4 Aralık 2020 Cuma

Evlenilecek Kadın - Margaret Atwood

 

Margaret Atwood'u Handmaid's Tale (Damızlık Kızın Öyküsü) dizisi ile tanıdım. Kitabının konusundan yola çıkılarak dizi yapılmış olması ve distopik bir eser olmasıyla dikkatimi çekti. Dizinin ilk sezonunu ilgiyle izledim, hemen ardından kitabını da okudum. Diziden çok daha güzel bir deneyimdi kitabını okumak.

Sonrasında yazarın 24 yaşında yazmış ve yayımlatmış olduğu ilk kitabını okudum. Evlenilecek Kadın. 

Kitapta tüketici davranışları üzerine anket ve araştırmalar yapan bir şirkette çalışan Marian karakteri ve ev arkadaşı Ainsley ile diğer karakterler Len , Joe, Clara, Duncan ve Peter üzerinden kadın olmak üzerine bir hikaye anlatılıyor. 

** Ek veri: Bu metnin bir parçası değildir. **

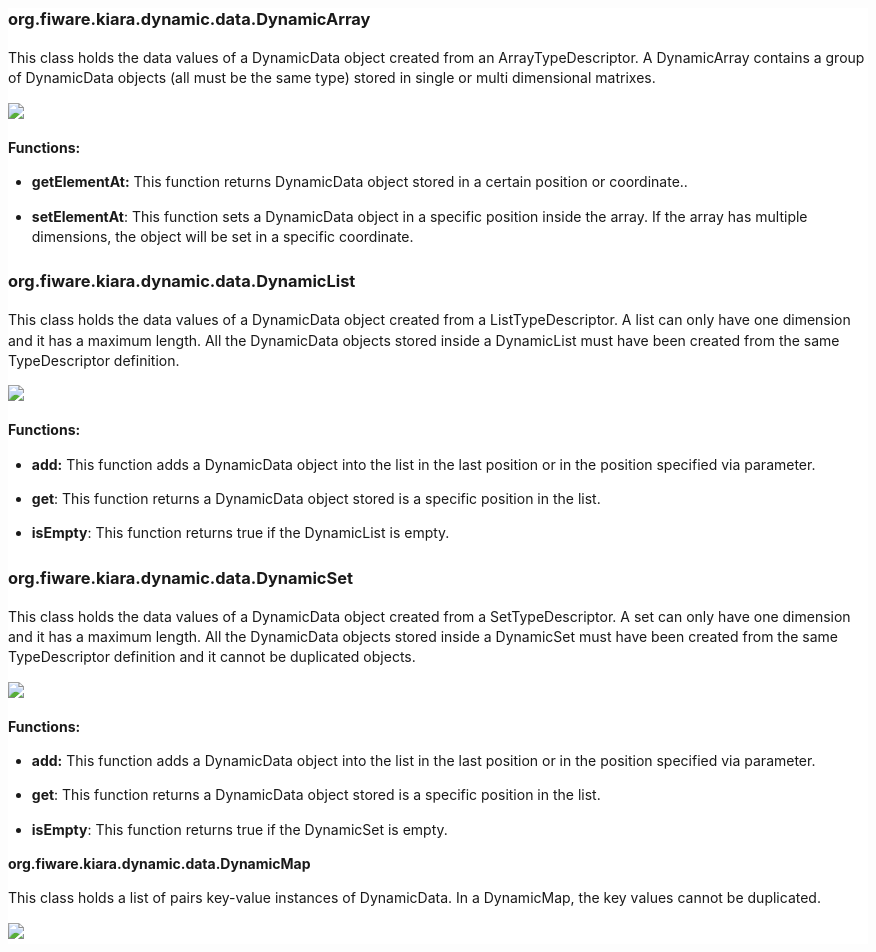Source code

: ### org.fiware.kiara.dynamic.data.DynamicArray

This class holds the data values of a DynamicData object created from an ArrayTypeDescriptor. A DynamicArray contains a group of DynamicData objects (all must be the same type) stored in single or multi dimensional matrixes.

![](media/image17.png)

**Functions:**

-   **getElementAt:** This function returns DynamicData object stored in a certain position or coordinate..

-   **setElementAt**: This function sets a DynamicData object in a specific position inside the array. If the array has multiple dimensions, the object will be set in a specific coordinate.

### org.fiware.kiara.dynamic.data.DynamicList

This class holds the data values of a DynamicData object created from a ListTypeDescriptor. A list can only have one dimension and it has a maximum length. All the DynamicData objects stored inside a DynamicList must have been created from the same TypeDescriptor definition.

![](media/image29.png)

**Functions:**

-   **add:** This function adds a DynamicData object into the list in the last position or in the position specified via parameter.

-   **get**: This function returns a DynamicData object stored is a specific position in the list.

-   **isEmpty**: This function returns true if the DynamicList is empty.

### org.fiware.kiara.dynamic.data.DynamicSet

This class holds the data values of a DynamicData object created from a SetTypeDescriptor. A set can only have one dimension and it has a maximum length. All the DynamicData objects stored inside a DynamicSet must have been created from the same TypeDescriptor definition and it cannot be duplicated objects.

![](media/image44.png)

**Functions:**

-   **add:** This function adds a DynamicData object into the list in the last position or in the position specified via parameter.

-   **get**: This function returns a DynamicData object stored is a specific position in the list.

-   **isEmpty**: This function returns true if the DynamicSet is empty.

**org.fiware.kiara.dynamic.data.DynamicMap**

This class holds a list of pairs key-value instances of DynamicData. In a DynamicMap, the key values cannot be duplicated.

![](media/image77.png)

Kitabın orijinal adı: "The Edible Woman". Yani "Yenilebilir Kadın". Yazar kitabın adına bir şekerci dükkanının vitrinindeki domuz biçimindeki acıbadem kurabiyelerine bakarken karar verdiğini yazmış kitabın önsözünde. Bunu bir sembolizm olarak kullanmış. Ana karakterin yaptığı kekin üzerine süslemelerle kadın resmi çizmesi ve sonrasında şekerden kadının başını vücudundan ayıran çatal darbesini kendisinin vurması bunun işareti.

Kariyerinde fena sayılmayacak bir noktadayken sevgilisi Peter'dan evlilik teklifi almasıyla kendini, insanlığını ve kadınlığını sorgulamaya başlayan karakterimiz, eski arkadaşı, uyumsuz karakter Duncan'ın da etkisiyle kendini bambaşka bir noktada bulur, beslenme tercihlerini değiştirir. Bir yandan da ev arkadaşı Ainsley'le birlikte toplumdaki kadın rolüne biçilen standart kriterlere karşı çıkar. Bir çocuk annesi ve ev sahibi kadın ise yalnız yaşayan bu iki kadına karşı tavırlarıyla toplumun ta kendisi rolünü tek başına üstlenir. 

Okurken çok keyif aldığım, aynı zamanda düşündüren bir kitap oldu, dili çok akıcı. Olay örgüsü insanı şaşırtan cinsten. Tavsiye ediyorum. Keyifli okumalar.

Altı Çizili Cümleler

- Öylesine içimize kapanmışız ki, kendimizden başka kimseyi görmez olmuşuz.

- İnsan ırkının gitgide dejenere olduğunu biliyoruz ve bunun tek nedeni insanların zayıf genlerini hiç düşünmeden sonraki kuşaklara geçirmeleri.

- Kendi kendine acımak bir süre sonra sıkıcı olmaya başlar. Ama bu senin kişisel çıkmaz sokağın, kendin icat ettin, oradan kurtulmanın yolunu da kendin bulmak zorundasın. 

- Eğer bireyler yolu açmazsa toplumlar nasıl değişebilir?